The Vision 2025 of the Government of Sri Lanka (GoSL) envisages an expansion of the tertiary education system. Our findings inform that, when doing so, GoSL should focus on the expansion of particular college majors, and not on the general expansion of the higher education system. Increasing the access to ICT, managerial, engineering, business and healthcare professions in particular would benefit the Sri Lankan economy as it will expand the companies’ choice of workers and enable them to grow faster that they can do now.

A question to explore further is whether the scope of this expansion should go beyond the system of higher education, and include the system of vocational training and secondary education. Previous research (Dundar et al. 2017) has shown that the capacity of science and engineering education at the tertiary level is restricted by the low capacity of the secondary education to equip the students with the basics of science, meaning that the expansion of tertiary education in these fields will need to be accompanied by expansion of science education at the secondary level. Moreover, Sri Lanka has a well-developed system of vocational training and it is worthwhile exploring whether the TVET could partially help bridge some of these gaps with strong participation of the private sector that is facing the skill shortages.

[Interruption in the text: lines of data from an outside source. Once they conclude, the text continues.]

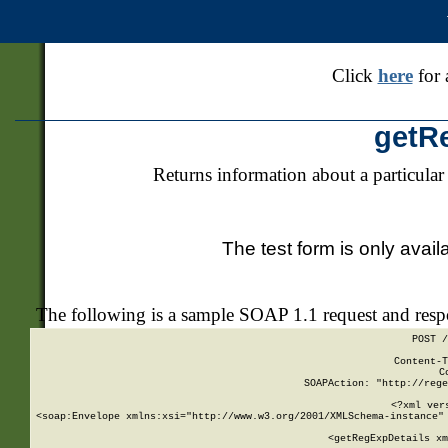
Click
here
for 
getR
Returns information about a particular
The test form is only avail
The following is a sample SOAP 1.1 request and res
POST /
Content-T
C
SOAPAction: "http://rege
<?xml ver
<soap:Envelope xmlns:xsi="http://www.w3.org/2001/XMLSchema-instance" 
    <getRegExpDetails xm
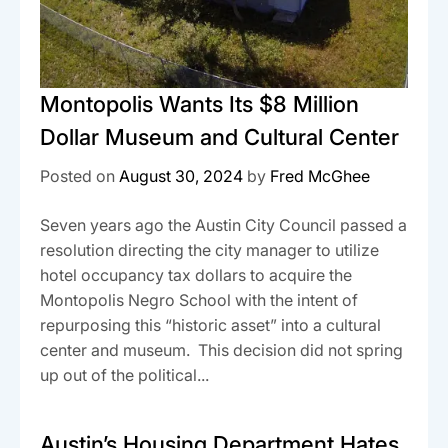
Montopolis Wants Its $8 Million
Dollar Museum and Cultural Center
Posted on
August 30, 2024
by
Fred McGhee
Seven years ago the Austin City Council passed a
resolution directing the city manager to utilize
hotel occupancy tax dollars to acquire the
Montopolis Negro School with the intent of
repurposing this “historic asset” into a cultural
center and museum. This decision did not spring
up out of the political...
Austin’s Housing Department Hates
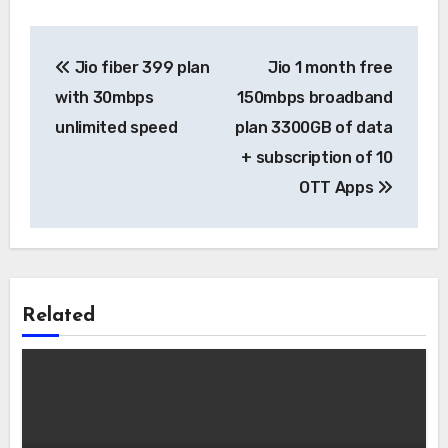
Post
Jio fiber 399 plan
Jio 1 month free
navigation
with 30mbps
150mbps broadband
unlimited speed
plan 3300GB of data
+ subscription of 10
OTT Apps
Related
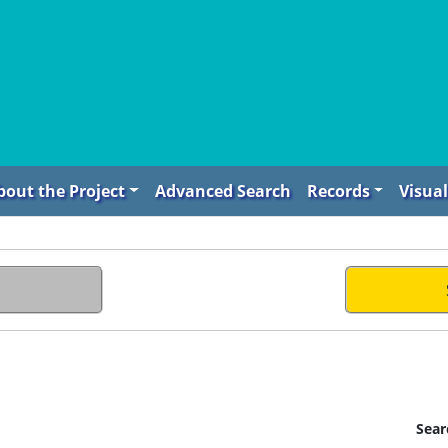
bout the Project
Advanced Search
Records
Visual
Sear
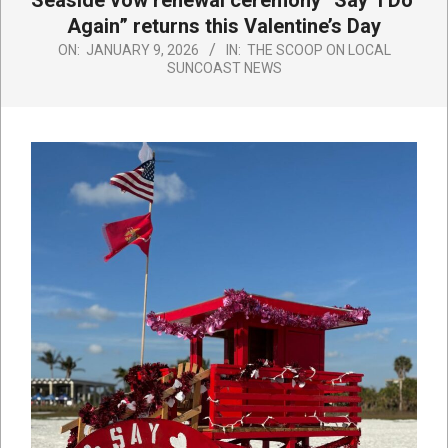
Seaside vow renewal ceremony “Say ‘I Do’
Again” returns this Valentine’s Day
ON:
JANUARY 9, 2026
IN:
THE SCOOP ON LOCAL
SUNCOAST NEWS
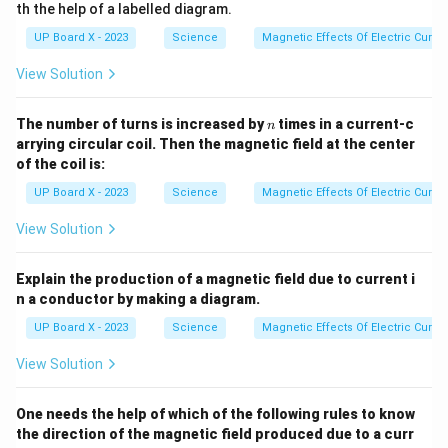
th the help of a labelled diagram.
UP Board X - 2023
Science
Magnetic Effects Of Electric Curren
View Solution
n
The number of turns is increased by
times in a current-c
n
arrying circular coil. Then the magnetic field at the center
of the coil is:
UP Board X - 2023
Science
Magnetic Effects Of Electric Curren
View Solution
Explain the production of a magnetic field due to current i
n a conductor by making a diagram.
UP Board X - 2023
Science
Magnetic Effects Of Electric Curren
View Solution
One needs the help of which of the following rules to know
the direction of the magnetic field produced due to a curr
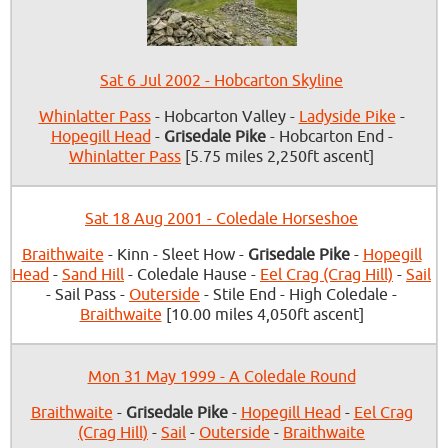
Sat 6 Jul 2002 - Hobcarton Skyline
Whinlatter Pass
- Hobcarton Valley -
Ladyside Pike
-
Hopegill Head
-
Grisedale Pike
- Hobcarton End -
Whinlatter Pass
[5.75 miles 2,250ft ascent]
Sat 18 Aug 2001 - Coledale Horseshoe
Braithwaite
- Kinn - Sleet How -
Grisedale Pike
-
Hopegill
Head
-
Sand Hill
- Coledale Hause -
Eel Crag (Crag Hill)
-
Sail
- Sail Pass -
Outerside
- Stile End - High Coledale -
Braithwaite
[10.00 miles 4,050ft ascent]
Mon 31 May 1999 - A Coledale Round
Braithwaite
-
Grisedale Pike
-
Hopegill Head
-
Eel Crag
(Crag Hill)
-
Sail
-
Outerside
-
Braithwaite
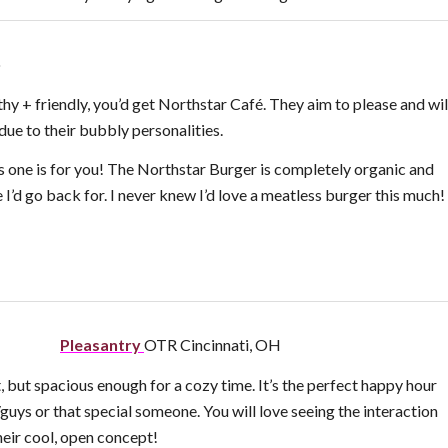
o
thy + friendly, you’d get Northstar Café. They aim to please and wil
due to their bubbly personalities.
 one is for you! The Northstar Burger is completely organic and
ne I’d go back for. I never knew I’d love a meatless burger this much!
Pleasantry
OTR Cincinnati, OH
t, but spacious enough for a cozy time. It’s the perfect happy hour
/guys or that special someone. You will love seeing the interaction
their cool, open concept!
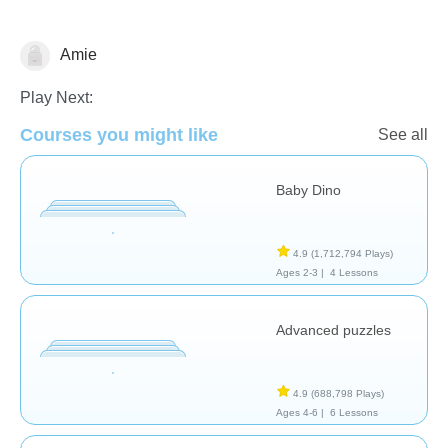
Amie
Early Childhood
Play Next:
Courses you might like
See all
Baby Dino
4.9
(1,712,794 Plays)
Ages 2-3 |
4 Lessons
Advanced puzzles
4.9
(688,798 Plays)
Ages 4-6 |
6 Lessons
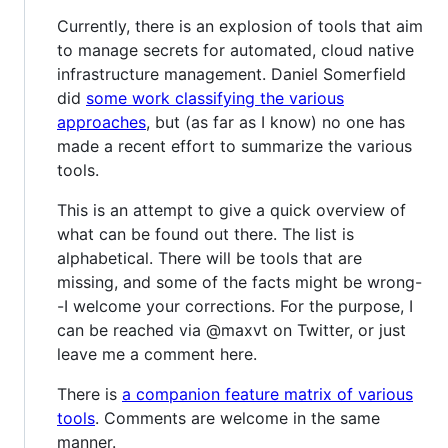
Currently, there is an explosion of tools that aim
to manage secrets for automated, cloud native
infrastructure management. Daniel Somerfield
did
some work classifying the various
approaches
, but (as far as I know) no one has
made a recent effort to summarize the various
tools.
This is an attempt to give a quick overview of
what can be found out there. The list is
alphabetical. There will be tools that are
missing, and some of the facts might be wrong-
-I welcome your corrections. For the purpose, I
can be reached via @maxvt on Twitter, or just
leave me a comment here.
There is
a companion feature matrix of various
tools
. Comments are welcome in the same
manner.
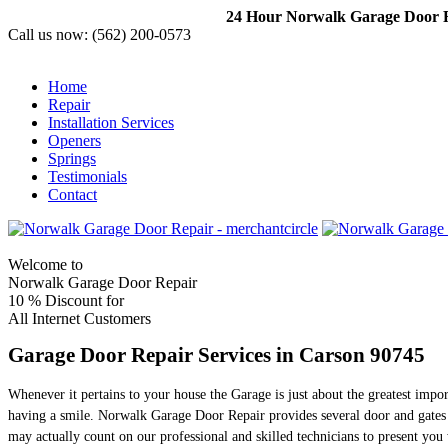
24 Hour Norwalk Garage Door Re
Call us now:
(562) 200-0573
Home
Repair
Installation Services
Openers
Springs
Testimonials
Contact
Welcome to
Norwalk Garage Door Repair
10 %
Discount for
All Internet Customers
Garage Door Repair Services in Carson 90745
Whenever it pertains to your house the Garage is just about the greatest impo
having a smile. Norwalk Garage Door Repair provides several door and gates 
may actually count on our professional and skilled technicians to present you 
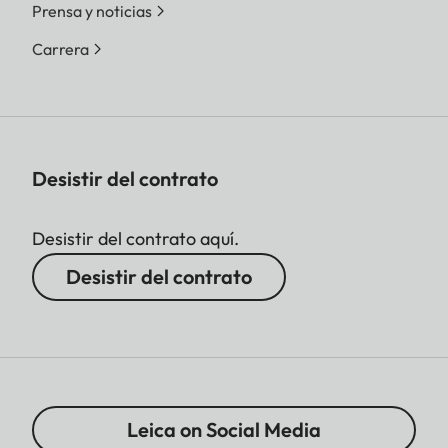
Prensa y noticias
Carrera
Desistir del contrato
Desistir del contrato aquí.
Desistir del contrato
Leica on Social Media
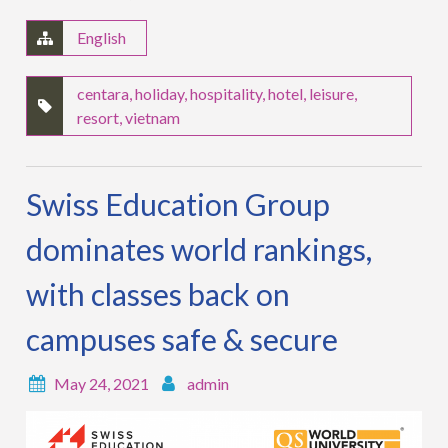
English
centara
,
holiday
,
hospitality
,
hotel
,
leisure
,
resort
,
vietnam
Swiss Education Group
dominates world rankings,
with classes back on
campuses safe & secure
May 24, 2021
admin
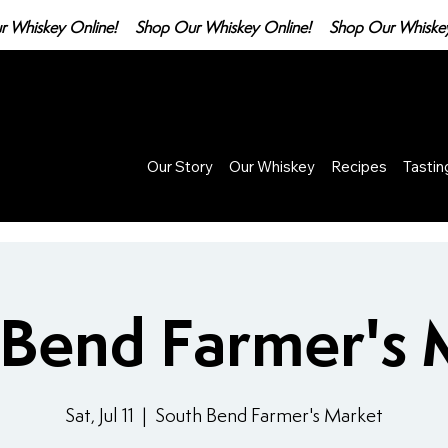
Our Story
Our Whiskey
Recipes
Tasti
 Bend Farmer's 
Sat, Jul 11
  |  
South Bend Farmer's Market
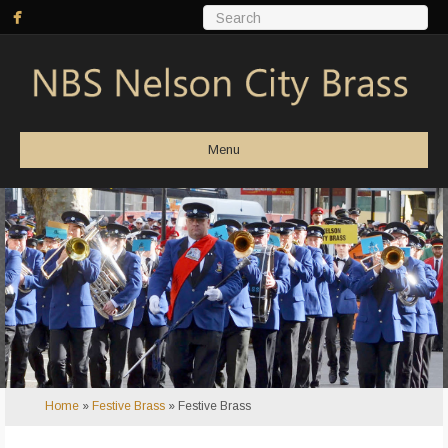
Menu
Home
»
Festive Brass
»
Festive Brass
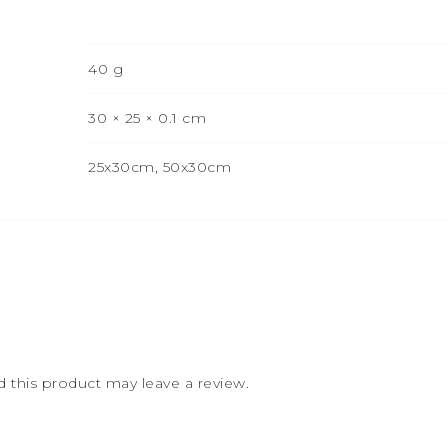
40 g
30 × 25 × 0.1 cm
25x30cm, 50x30cm
this product may leave a review.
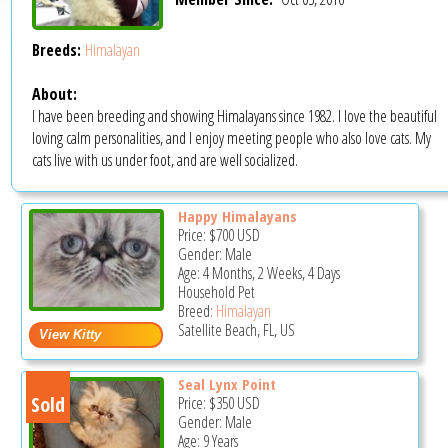
Breeds:
Himalayan
About:
I have been breeding and showing Himalayans since 1982. I love the beautiful
loving calm personalities, and I enjoy meeting people who also love cats. My
cats live with us under foot, and are well socialized.
Happy Himalayans
Price:
$700
USD
Gender: Male
Age: 4 Months, 2 Weeks, 4 Days
Household Pet
Breed:
Himalayan
Satellite Beach, FL, US
Seal Lynx Point
Sold
Price:
$350
USD
Gender: Male
Age: 9 Years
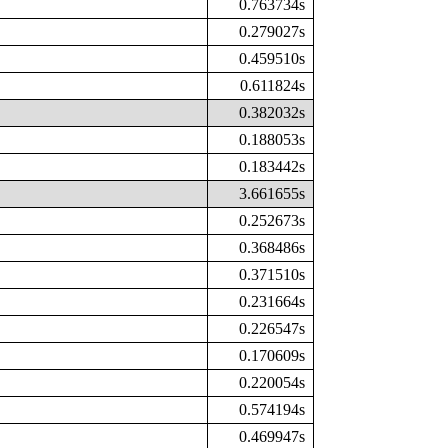
0.763734s
0.279027s
0.459510s
0.611824s
0.382032s
0.188053s
0.183442s
3.661655s
0.252673s
0.368486s
0.371510s
0.231664s
0.226547s
0.170609s
0.220054s
0.574194s
0.469947s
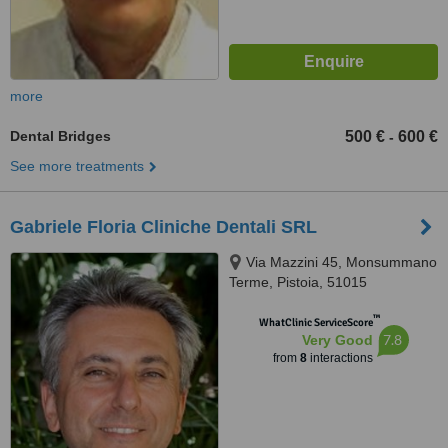
more
Dental Bridges
500 €
600 €
-
See more treatments
Gabriele Floria Cliniche Dentali SRL
Via Mazzini 45, Monsummano
Terme, Pistoia, 51015
™
WhatClinic ServiceScore
7.8
Very Good
from
8
interactions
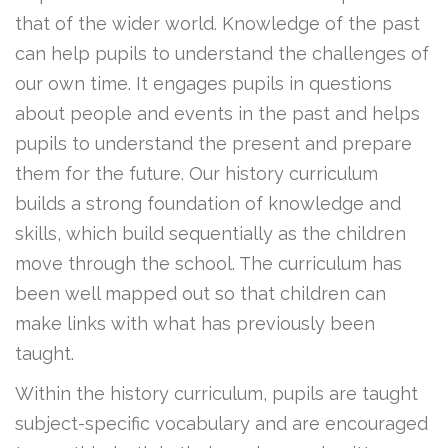
that of the wider world. Knowledge of the past
can help pupils to understand the challenges of
our own time. It engages pupils in questions
about people and events in the past and helps
pupils to understand the present and prepare
them for the future. Our history curriculum
builds a strong foundation of knowledge and
skills, which build sequentially as the children
move through the school. The curriculum has
been well mapped out so that children can
make links with what has previously been
taught.
Within the history curriculum, pupils are taught
subject-specific vocabulary and are encouraged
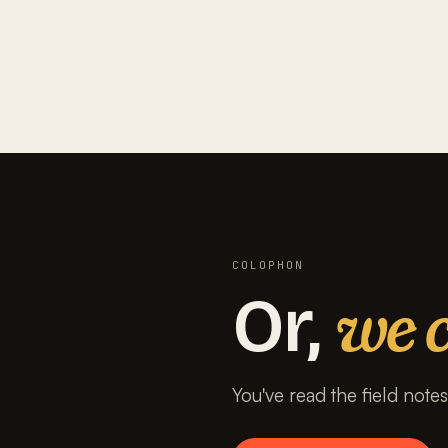
COLOPHON
we c
Or,
You've read the field note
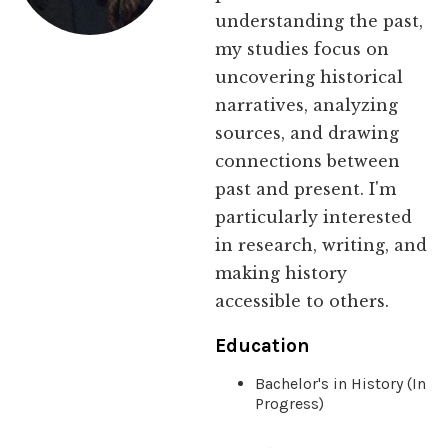
understanding the past,
my studies focus on
uncovering historical
narratives, analyzing
sources, and drawing
connections between
past and present. I'm
particularly interested
in research, writing, and
making history
accessible to others.
Education
Bachelor's in History (In
Progress)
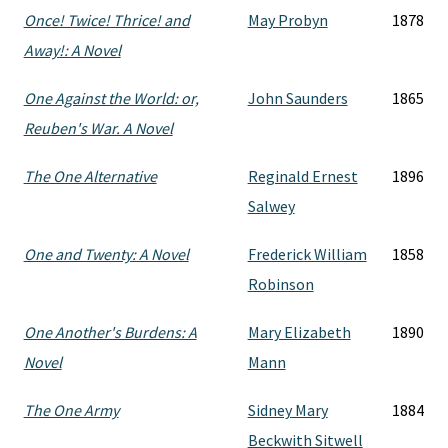
Once! Twice! Thrice! and
May Probyn
1878
Away!: A Novel
One Against the World: or,
John Saunders
1865
Reuben's War. A Novel
The One Alternative
Reginald Ernest
1896
Salwey
One and Twenty: A Novel
Frederick William
1858
Robinson
One Another's Burdens: A
Mary Elizabeth
1890
Novel
Mann
The One Army
Sidney Mary
1884
Beckwith Sitwell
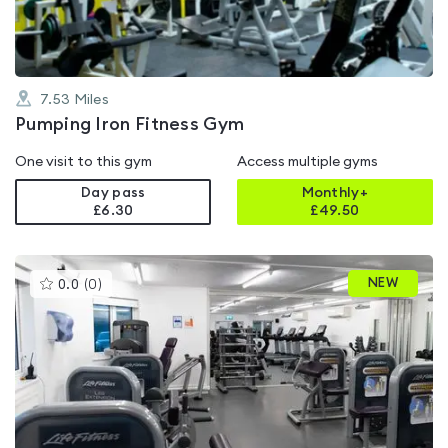
7.53
Miles
Pumping Iron Fitness Gym
One visit to this gym
Access multiple gyms
Day pass
Monthly+
£6.30
£
49.50
This
NEW
0.0
(
0
)
gyms
is
rated
0.0
out
of
5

Finally, like most developing economies, Sri Lanka faces significant brain drain. Sri Lanka is a net exporter of many professions including engineers and engineering technicians (Growth Lab at CID 2018). Although Sri Lanka pays high wages for engineers relative to other professions in the country, Sri Lanka does not pay internationally competitive wages for their professionals. The salary of a mid-level engineer in Colombo for instance was among the lowest in Asia and Oceania in 2012 (JETRO 2013) – about half of what a mid-level engineer is paid in Beijing and only 16% of what the equivalent engineer is paid in Singapore. However, Sri Lanka does not have a choice but to further expand the supply of shortage professions. Only a supply push can help the existing industry expand and potentially attract further capital investments, including foreign investments in Sri Lanka.